TASK OBJECTIVE - Only the lines from the one containing "text [150, 150, 1090, 357]" to the end of the data should be copied, exactly and without pictures.

DATA SECTION -
§

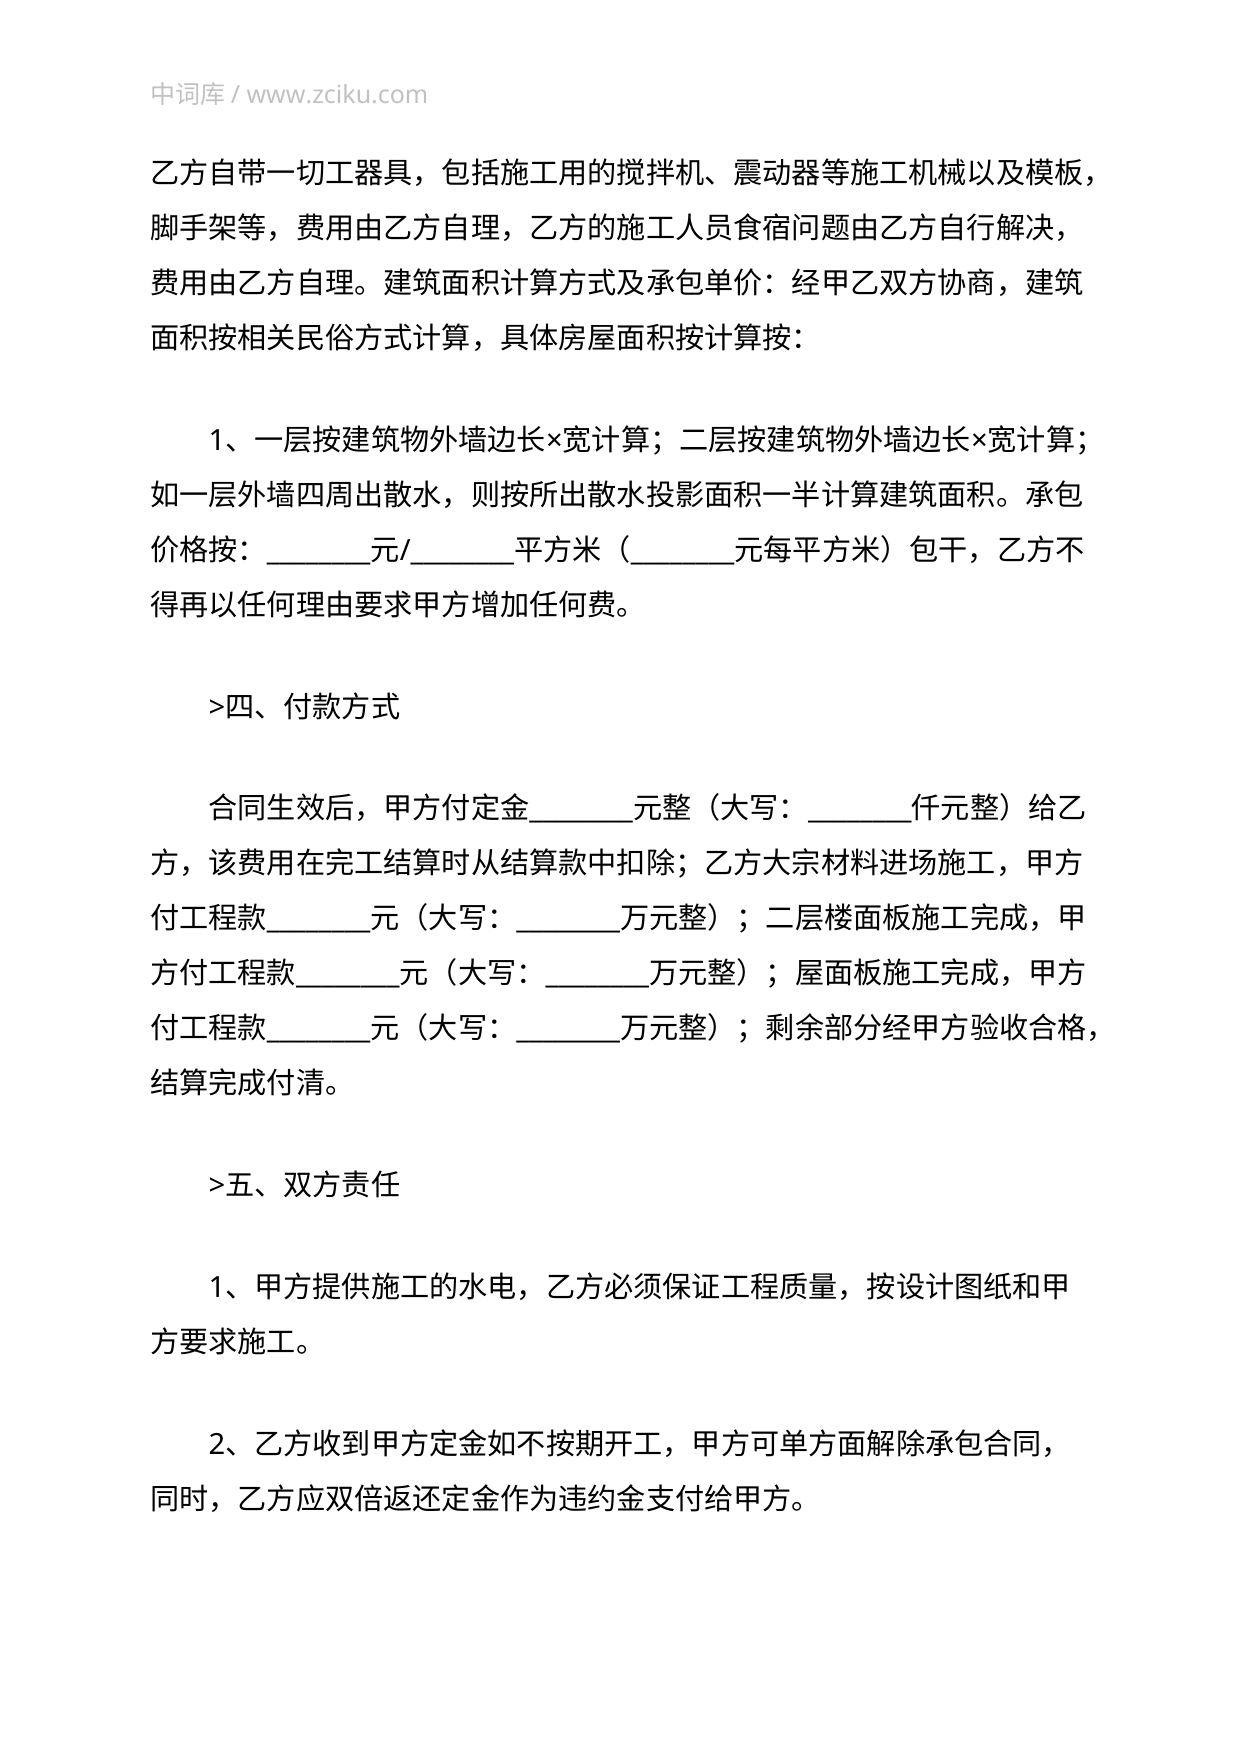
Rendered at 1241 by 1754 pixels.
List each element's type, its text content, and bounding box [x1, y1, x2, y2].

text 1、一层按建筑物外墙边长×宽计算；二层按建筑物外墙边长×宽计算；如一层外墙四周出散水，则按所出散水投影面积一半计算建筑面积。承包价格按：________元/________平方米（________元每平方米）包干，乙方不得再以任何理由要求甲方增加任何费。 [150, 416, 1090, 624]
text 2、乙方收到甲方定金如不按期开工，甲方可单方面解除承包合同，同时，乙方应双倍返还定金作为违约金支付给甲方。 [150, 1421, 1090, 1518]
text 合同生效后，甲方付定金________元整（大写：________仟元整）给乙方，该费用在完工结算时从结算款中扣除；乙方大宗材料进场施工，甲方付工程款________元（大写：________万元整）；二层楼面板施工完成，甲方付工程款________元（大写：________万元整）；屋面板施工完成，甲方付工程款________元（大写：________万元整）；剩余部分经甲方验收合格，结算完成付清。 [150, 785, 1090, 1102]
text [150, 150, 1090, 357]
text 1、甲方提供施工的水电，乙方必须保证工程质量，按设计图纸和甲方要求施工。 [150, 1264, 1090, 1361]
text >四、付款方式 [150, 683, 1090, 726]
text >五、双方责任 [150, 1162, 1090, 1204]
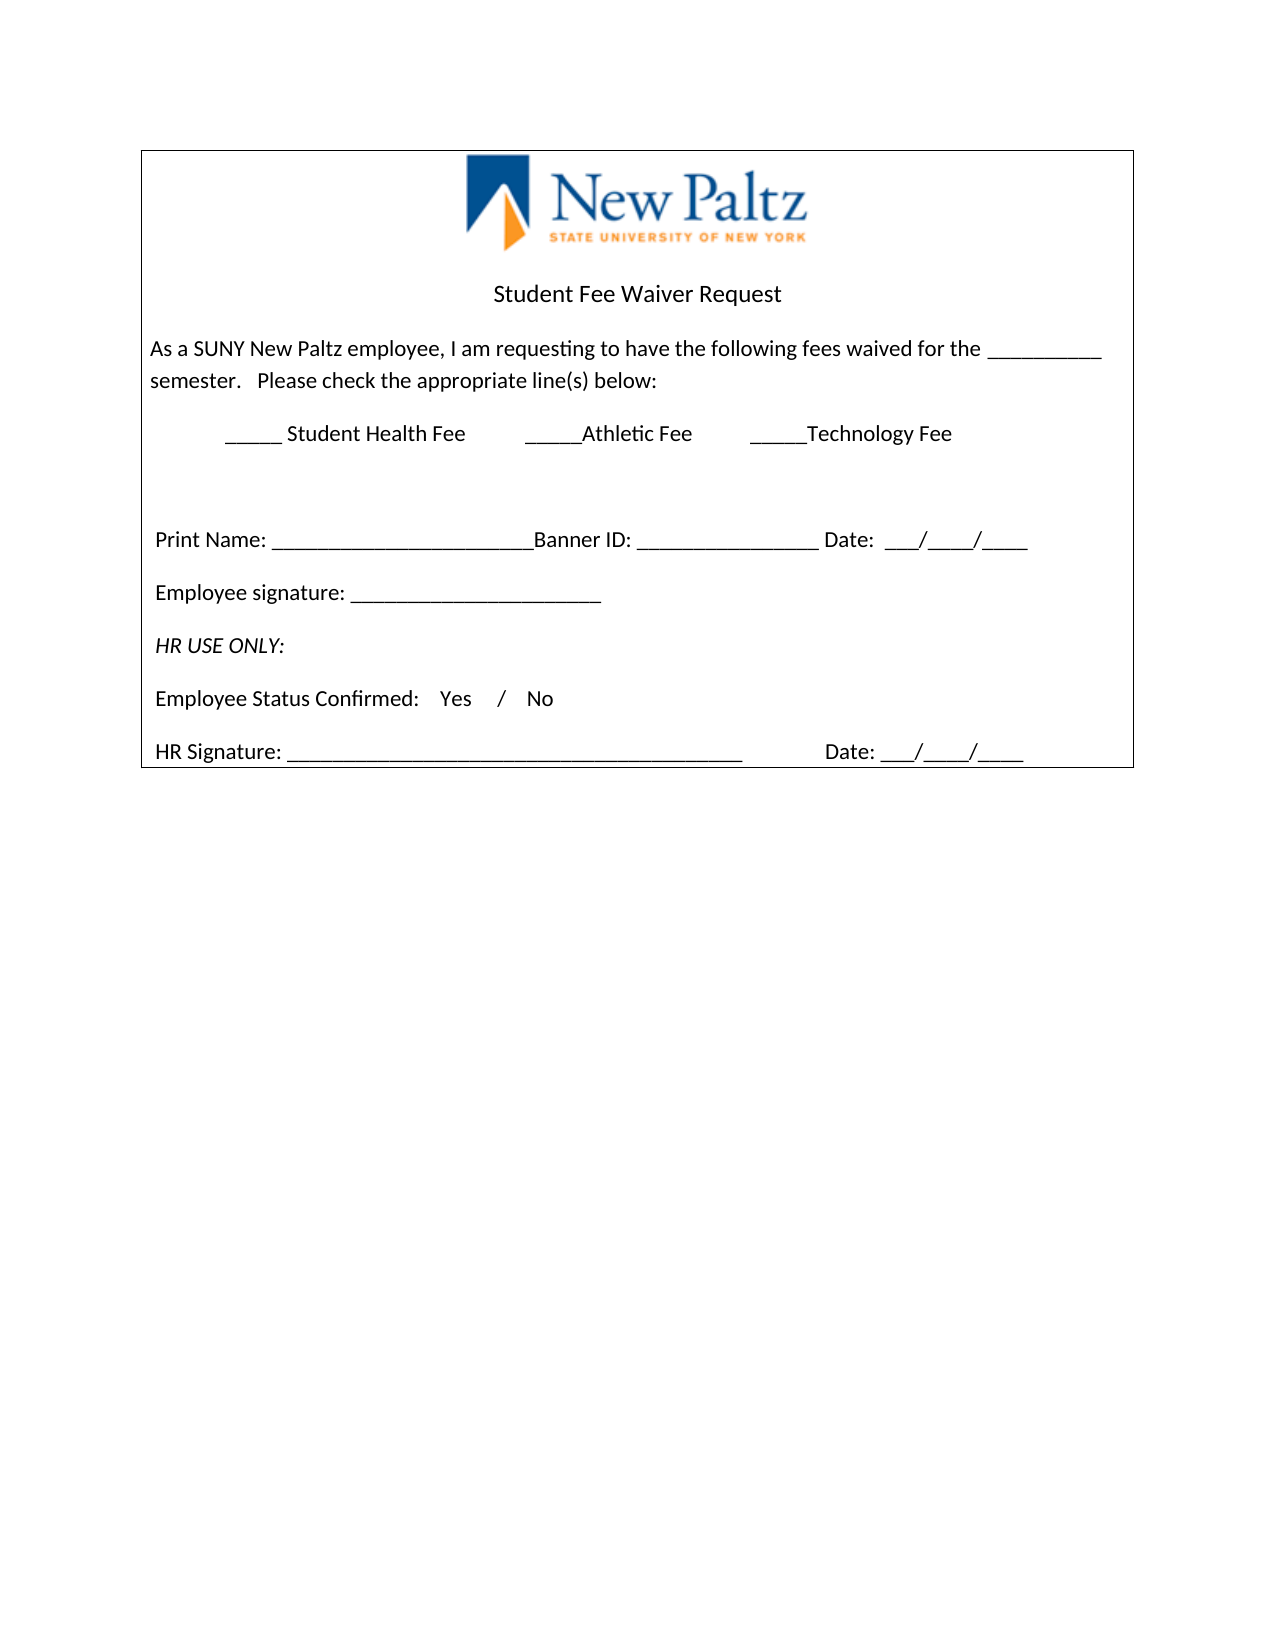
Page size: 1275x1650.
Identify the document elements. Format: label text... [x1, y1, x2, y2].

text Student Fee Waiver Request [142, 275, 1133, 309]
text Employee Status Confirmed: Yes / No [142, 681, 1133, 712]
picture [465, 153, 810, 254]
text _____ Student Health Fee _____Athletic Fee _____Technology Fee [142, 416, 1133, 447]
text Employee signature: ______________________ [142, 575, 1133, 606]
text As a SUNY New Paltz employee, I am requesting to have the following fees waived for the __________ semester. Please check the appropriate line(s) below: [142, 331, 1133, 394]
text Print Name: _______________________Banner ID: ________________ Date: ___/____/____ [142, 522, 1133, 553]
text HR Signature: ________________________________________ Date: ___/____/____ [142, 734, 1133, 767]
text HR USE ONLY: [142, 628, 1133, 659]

§

ANSWER TO THIS PROBLEM -
text [150, 150, 1090, 357]
text 1、甲方提供施工的水电，乙方必须保证工程质量，按设计图纸和甲方要求施工。 [150, 1264, 1090, 1361]
text >四、付款方式 [150, 683, 1090, 726]
text >五、双方责任 [150, 1162, 1090, 1204]
Page size: 1275x1650.
Identify the document elements. Format: label text... [x1, y1, x2, y2].

text Student Fee Waiver Request [142, 275, 1133, 309]
text Employee Status Confirmed: Yes / No [142, 681, 1133, 712]
picture [465, 153, 810, 254]
text _____ Student Health Fee _____Athletic Fee _____Technology Fee [142, 416, 1133, 447]
text Employee signature: ______________________ [142, 575, 1133, 606]
text As a SUNY New Paltz employee, I am requesting to have the following fees waived for the __________ semester. Please check the appropriate line(s) below: [142, 331, 1133, 394]
text Print Name: _______________________Banner ID: ________________ Date: ___/____/____ [142, 522, 1133, 553]
text HR Signature: ________________________________________ Date: ___/____/____ [142, 734, 1133, 767]
text HR USE ONLY: [142, 628, 1133, 659]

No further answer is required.